> [TEXT PROVIDED]:
# # # # # # #

Grigor Ter-Hovhannisian (; December 1, 1854 – September 12, 1908), better known as Muratsan (), was a prolific Armenian writer, known best for writing Gevorg Marzpetuni (1896), a historical novel set during the time of King Ashot II in Armenia in the tenth century.

Biography 

Muratsan was born in the city of Shushi to a middle-class family. His father was a craftsman. Until the age of 12 he studied at a local private school. He was forced to cease his education due to his father's death. Two years later he enrolled in the diocesan school, from which he graduated in June 1873. In 1877 he traveled within Artsakh and researched much of the ancient ruins. Upon his return to Shushi he wrote a brief history of the noble Hasan-Jalalyan family. In 1878 he moved to Tiflis, where he worked as a teacher and accountant and remained for the rest of his life. He became famous after the production of his historical drama Ruzan at a Tiflis theater in 1882. In addition to Gevorg Marzpetuni, he wrote many short stories and novels, including The Apostle (1902). An intensely nationalistic writer, Muratsan was a nineteenth-century Romantic in style and an advocate of traditional cultural and religious values.

# # # # # # #

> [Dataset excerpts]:
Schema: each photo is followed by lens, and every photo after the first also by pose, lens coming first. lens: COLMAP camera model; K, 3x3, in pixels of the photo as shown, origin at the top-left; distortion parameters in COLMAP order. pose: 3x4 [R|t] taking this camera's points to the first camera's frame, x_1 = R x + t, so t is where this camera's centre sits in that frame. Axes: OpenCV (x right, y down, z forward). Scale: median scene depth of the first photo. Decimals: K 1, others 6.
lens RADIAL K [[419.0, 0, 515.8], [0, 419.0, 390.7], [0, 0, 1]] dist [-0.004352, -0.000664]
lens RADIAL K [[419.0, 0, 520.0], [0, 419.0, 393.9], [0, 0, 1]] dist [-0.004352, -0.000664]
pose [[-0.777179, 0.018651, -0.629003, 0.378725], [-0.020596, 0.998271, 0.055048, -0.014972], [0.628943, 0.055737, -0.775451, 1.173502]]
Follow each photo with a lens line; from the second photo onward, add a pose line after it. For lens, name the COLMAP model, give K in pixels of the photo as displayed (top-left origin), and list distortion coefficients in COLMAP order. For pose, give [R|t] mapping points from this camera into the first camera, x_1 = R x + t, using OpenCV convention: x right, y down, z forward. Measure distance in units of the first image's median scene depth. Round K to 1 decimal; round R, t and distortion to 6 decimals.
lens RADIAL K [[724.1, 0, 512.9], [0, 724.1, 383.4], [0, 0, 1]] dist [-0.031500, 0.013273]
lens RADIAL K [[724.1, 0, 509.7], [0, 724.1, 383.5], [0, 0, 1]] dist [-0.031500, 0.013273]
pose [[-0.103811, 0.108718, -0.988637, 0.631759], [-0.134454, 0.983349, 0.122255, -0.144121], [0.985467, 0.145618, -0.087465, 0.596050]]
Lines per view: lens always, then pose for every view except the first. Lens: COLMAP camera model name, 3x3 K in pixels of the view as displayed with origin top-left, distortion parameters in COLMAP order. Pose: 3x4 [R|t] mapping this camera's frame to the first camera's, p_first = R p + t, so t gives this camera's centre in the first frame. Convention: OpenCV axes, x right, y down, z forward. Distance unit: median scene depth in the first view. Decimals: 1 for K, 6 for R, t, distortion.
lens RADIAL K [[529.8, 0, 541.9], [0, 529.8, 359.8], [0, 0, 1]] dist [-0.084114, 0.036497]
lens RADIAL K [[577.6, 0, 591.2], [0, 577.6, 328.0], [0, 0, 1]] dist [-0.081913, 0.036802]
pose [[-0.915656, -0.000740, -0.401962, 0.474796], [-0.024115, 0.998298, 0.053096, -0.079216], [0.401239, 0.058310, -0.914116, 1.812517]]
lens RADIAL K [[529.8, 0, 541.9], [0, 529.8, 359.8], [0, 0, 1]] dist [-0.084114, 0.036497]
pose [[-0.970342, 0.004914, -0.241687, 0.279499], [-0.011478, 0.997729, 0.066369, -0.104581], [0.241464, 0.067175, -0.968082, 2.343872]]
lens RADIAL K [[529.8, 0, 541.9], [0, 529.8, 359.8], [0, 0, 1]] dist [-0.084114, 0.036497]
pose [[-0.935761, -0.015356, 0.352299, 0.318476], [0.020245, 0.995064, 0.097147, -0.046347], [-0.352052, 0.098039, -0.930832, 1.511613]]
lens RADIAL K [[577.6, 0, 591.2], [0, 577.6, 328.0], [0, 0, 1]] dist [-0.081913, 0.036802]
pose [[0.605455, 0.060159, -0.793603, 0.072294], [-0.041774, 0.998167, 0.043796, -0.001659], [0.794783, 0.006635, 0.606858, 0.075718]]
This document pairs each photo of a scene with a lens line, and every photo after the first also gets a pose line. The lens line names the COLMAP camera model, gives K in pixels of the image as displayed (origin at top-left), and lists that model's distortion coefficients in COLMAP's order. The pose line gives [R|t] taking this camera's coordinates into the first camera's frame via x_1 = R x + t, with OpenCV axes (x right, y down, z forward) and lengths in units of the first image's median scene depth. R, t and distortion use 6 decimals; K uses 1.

# # # # # # #

> [TASK TO CARRY OUT]:
Continue the biography of the Armenian writer Muratsan, starting after its final sentence.

> [TASK OUTPUT]:
A hospital, a street, and a school are named after him in Armenia and the Republic of Artsakh.

Ruzan 
Ruzan is a historical drama which takes place in the thirteenth century during the Mongol-Tatar invasions. Ruzan was the daughter of prince Hasan-Jalal Dawla. Faced with the choice of conversion or death, she refuses to betray her countrymen and her religion and as a consequence is executed.

Miscellaneous 
Muratsan's "There will come a spring with a single flower" (Մի ծաղկով գարուն կգա) is a widely known saying which means that even a single man is capable of a radical change.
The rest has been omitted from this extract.